Quote:
Originally Posted by dpryan
1. Use things like "cut" and "uniq" to determine this. This isn't something you need to look up, just determine it yourself.
|
Well, there is no description in the tables I downloaded from UCSC. Otherwise, I could indeed check as I did with Genecode annotation.

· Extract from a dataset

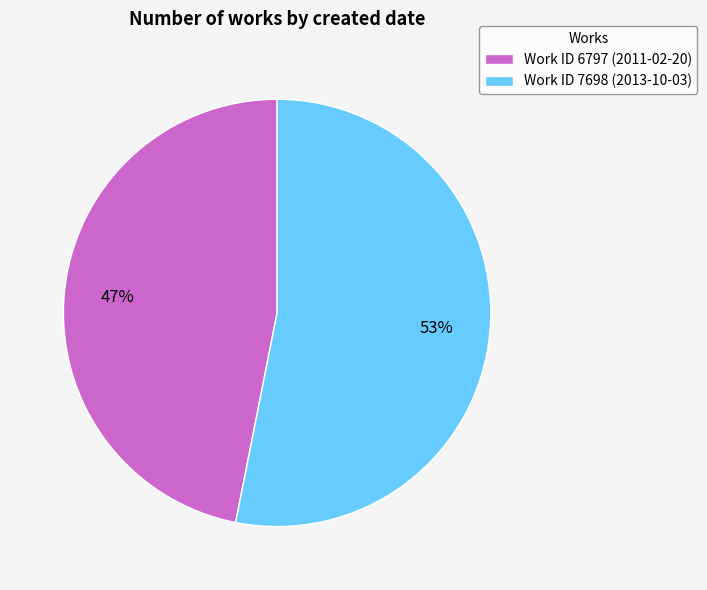

Between Work ID 7698 (2013-10-03) and Work ID 6797 (2011-02-20), which is larger?

Work ID 7698 (2013-10-03)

Here are some file header:
refFlat file (RefSeq), that I used until now:
Code:
chr1 hg19_refFlat exon 11874 12227 0.000000 + . gene_id "DDX11L1"; transcript_id "DDX11L1";
chr1 hg19_refFlat exon 12613 12721 0.000000 + . gene_id "DDX11L1"; transcript_id "DDX11L1";
chr1 hg19_refFlat exon 13221 14409 0.000000 + . gene_id "DDX11L1"; transcript_id "DDX11L1";
chr1 hg19_refFlat exon 14362 14829 0.000000 - . gene_id "WASH7P"; transcript_id "WASH7P";
chr1 hg19_refFlat exon 14970 15038 0.000000 - . gene_id "WASH7P"; transcript_id "WASH7P";
chr1 hg19_refFlat exon 15796 15947 0.000000 - . gene_id "WASH7P"; transcript_id "WASH7P";
refGene file (RefSeq):
Code:
chr1 hg19_refGene start_codon 67000042 67000044 0.000000 + . gene_id "NM_032291"; transcript_id "NM_032291";
chr1 hg19_refGene CDS 67000042 67000051 0.000000 + 0 gene_id "NM_032291"; transcript_id "NM_032291";
chr1 hg19_refGene exon 66999639 67000051 0.000000 + . gene_id "NM_032291"; transcript_id "NM_032291";
chr1 hg19_refGene CDS 67091530 67091593 0.000000 + 2 gene_id "NM_032291"; transcript_id "NM_032291";
chr1 hg19_refGene exon 67091530 67091593 0.000000 + . gene_id "NM_032291"; transcript_id "NM_032291";
chr1 hg19_refGene CDS 67098753 67098777 0.000000 + 1 gene_id "NM_032291"; transcript_id "NM_032291";
chr1 hg19_refGene exon 67098753 67098777 0.000000 + . gene_id "NM_032291"; transcript_id "NM_032291";
chr1 hg19_refGene CDS 67101627 67101698 0.000000 + 0 gene_id "NM_032291"; transcript_id "NM_032291";
knownGenes file (UCSC):
Code:
chr1 hg19_knownGene exon 11874 12227 0.000000 + . gene_id "uc010nxr.1"; transcript_id "uc010nxr.1";
chr1 hg19_knownGene exon 12646 12697 0.000000 + . gene_id "uc010nxr.1"; transcript_id "uc010nxr.1";
chr1 hg19_knownGene exon 13221 14409 0.000000 + . gene_id "uc010nxr.1"; transcript_id "uc010nxr.1";
chr1 hg19_knownGene start_codon 12190 12192 0.000000 + . gene_id "uc010nxq.1"; transcript_id "uc010nxq.1";
chr1 hg19_knownGene CDS 12190 12227 0.000000 + 0 gene_id "uc010nxq.1"; transcript_id "uc010nxq.1";
chr1 hg19_knownGene exon 11874 12227 0.000000 + . gene_id "uc010nxq.1"; transcript_id "uc010nxq.1";
chr1 hg19_knownGene CDS 12595 12721 0.000000 + 1 gene_id "uc010nxq.1"; transcript_id "uc010nxq.1";
chr1 hg19_knownGene exon 12595 12721 0.000000 + . gene_id "uc010nxq.1"; transcript_id "uc010nxq.1";
chr1 hg19_knownGene CDS 13403 13636 0.000000 + 0 gene_id "uc010nxq.1"; transcript_id "uc010nxq.1";
chr1 hg19_knownGene stop_codon 13637 13639 0.000000 + . gene_id "uc010nxq.1"; transcript_id "uc010nxq.1";
chr1 hg19_knownGene exon 13403 14409 0.000000 + . gene_id "uc010nxq.1"; transcript_id "uc010nxq.1";
There might exist one file with comprehensive description.
Quote:
Originally Posted by dpryan
2. How does one define a gene? Is it a location, a sequence, something else? If you have essentially the same sequence on different chromosomes and both are expressed are they the same gene or different ones? In such cases, gencode/ensembl will give each instance a unique ID. UCSC will give each instance the same ID in such cases, which is a good way to completely break a LOT of programs.This is why one should normally quantify by gene ID. You can add gene names after everything is analysed.
|
Thank you for the explanation.
Quote:
Originally Posted by dpryan
3. UCSC annotations are rather minimalistic.
|
Ok, but I am very surprised for annotation of well known genes.